Photo : Bureau de la sécurité des transports (BST)
Une révision de la formation s'impose, selon le BST
Le BST recommande à Transports Canada de réviser le Programme de compétence des conducteurs d’embarcations de plaisance afin de s’assurer que les conducteurs d’embarcations de plaisance acquièrent et maintiennent un niveau de connaissances suffisant pour répondre aux particularités des conditions dans lesquelles ils naviguent.
Quand on parle d’opérer autour du Port de Montréal, dans les écluses, dans les environnements très complexes, la formation qui est donnée – une formation de trois heures, 100 pourcent théorique – ne donne tout simplement pas les compétences et les connaissances nécessaires pour opérer dans ce genre d’environnement.

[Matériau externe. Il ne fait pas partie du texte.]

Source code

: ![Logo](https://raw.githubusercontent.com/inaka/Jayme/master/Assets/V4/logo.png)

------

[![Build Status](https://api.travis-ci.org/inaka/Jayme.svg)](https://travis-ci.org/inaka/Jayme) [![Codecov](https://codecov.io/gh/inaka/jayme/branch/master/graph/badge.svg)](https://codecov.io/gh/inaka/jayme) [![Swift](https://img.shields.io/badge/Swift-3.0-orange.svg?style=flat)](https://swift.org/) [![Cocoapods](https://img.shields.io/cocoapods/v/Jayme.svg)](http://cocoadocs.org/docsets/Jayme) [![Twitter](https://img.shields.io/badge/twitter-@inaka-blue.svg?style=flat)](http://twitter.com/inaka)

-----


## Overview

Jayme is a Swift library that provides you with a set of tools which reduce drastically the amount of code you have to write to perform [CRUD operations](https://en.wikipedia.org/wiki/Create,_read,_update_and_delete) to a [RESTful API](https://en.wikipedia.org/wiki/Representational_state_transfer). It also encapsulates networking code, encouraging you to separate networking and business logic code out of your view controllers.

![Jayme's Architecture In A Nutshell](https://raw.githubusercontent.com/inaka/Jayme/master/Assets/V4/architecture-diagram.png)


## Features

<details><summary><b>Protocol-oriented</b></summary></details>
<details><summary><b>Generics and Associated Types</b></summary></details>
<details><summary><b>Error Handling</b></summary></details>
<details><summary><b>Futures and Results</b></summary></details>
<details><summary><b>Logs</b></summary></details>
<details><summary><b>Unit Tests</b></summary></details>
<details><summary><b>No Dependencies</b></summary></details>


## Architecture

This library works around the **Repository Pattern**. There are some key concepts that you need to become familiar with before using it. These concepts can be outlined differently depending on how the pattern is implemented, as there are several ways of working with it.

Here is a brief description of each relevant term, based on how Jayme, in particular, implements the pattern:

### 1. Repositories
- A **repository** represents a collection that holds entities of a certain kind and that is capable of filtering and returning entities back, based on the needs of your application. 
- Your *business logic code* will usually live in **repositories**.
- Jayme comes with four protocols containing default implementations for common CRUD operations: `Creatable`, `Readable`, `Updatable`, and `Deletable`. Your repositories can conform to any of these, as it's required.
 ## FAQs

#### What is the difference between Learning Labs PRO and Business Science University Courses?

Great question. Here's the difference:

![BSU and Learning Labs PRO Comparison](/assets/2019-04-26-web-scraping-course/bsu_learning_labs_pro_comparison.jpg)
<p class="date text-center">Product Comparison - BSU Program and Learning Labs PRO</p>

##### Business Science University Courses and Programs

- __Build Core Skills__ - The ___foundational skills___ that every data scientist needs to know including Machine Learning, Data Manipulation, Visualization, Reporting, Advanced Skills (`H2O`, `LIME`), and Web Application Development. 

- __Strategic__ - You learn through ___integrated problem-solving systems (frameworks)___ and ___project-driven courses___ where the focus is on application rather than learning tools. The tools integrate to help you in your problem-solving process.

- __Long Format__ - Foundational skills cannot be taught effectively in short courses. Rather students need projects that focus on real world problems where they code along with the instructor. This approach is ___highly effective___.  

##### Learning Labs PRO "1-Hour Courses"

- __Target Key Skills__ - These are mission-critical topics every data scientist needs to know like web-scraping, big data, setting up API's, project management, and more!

Le BST estime qu’une meilleure structure de la formation et l’adoption de pratiques bien établies dans d'autres modes de transports, comme la délivrance graduelle du permis de conduire et une formation de rappel périodique, permettraient d’améliorer les compétences des conducteurs.
Des lacunes liées à la formation et à la certification des conducteurs d’embarcations de plaisance avaient déjà été mises en évidence lors d’enquêtes antérieures du BST.
Dans son rapport, le Bureau donne l’exemple de l’abordage du traversier Svanoy et d’une embarcation de plaisance entre L’Isle-aux-Coudres et Saint-Joseph-de-la-Rive en juillet 2023, de même que celui du navire de marchandises générales Saga Beija-Flor et d’une embarcation de plaisance dans le port de Vancouver en octobre 2022.
La navigation de plaisance, une activité populaire, mais risquée
Entre 2012 et 2021, on a dénombré en moyenne 106 pertes de vie par année liées à la navigation de plaisance, dont 57 % mettaient en cause des bateaux à moteur, souligne le rapport d’enquête du BST.
Une carte de compétence plutôt facile à se procurer
Actuellement, on peut obtenir une carte de conducteur d’embarcation de plaisance (CCEP) simplement après avoir réussi un examen théorique en ligne. Aucune formation pratique n’est obligatoire. La CCEP n’expire jamais, aucune révision de la formation ou mise à niveau n’est demandée.
Durant son enquête, le BST a observé que les manuels en ligne en lien avec la CCEP qui ont été échantillonnés, contenaient peu d’orientation sur la manœuvrabilité des bateaux, le comportement des embarcations à grande vitesse et les manœuvres efficaces permettant de se conformer au Règlement sur les abordages lors de la navigation à proximité d’autres bateaux, y compris de grands navires commerciaux.
Le 27 juin 2024, le Navark Faucon Millenium effectuait la navette entre Boucherville, sur la Rive-Sud de Montréal, et le Vieux-Port quand l’accident est survenu. Il transportait 38 passagers et deux membres d’équipage. Plusieurs passagers ont été projetés sur le pont du navire. Neuf passagers ont été transportés à l’hôpital pour un examen médical et des soins. Cinq des six passagers du bateau de plaisance avaient aussi été blessés.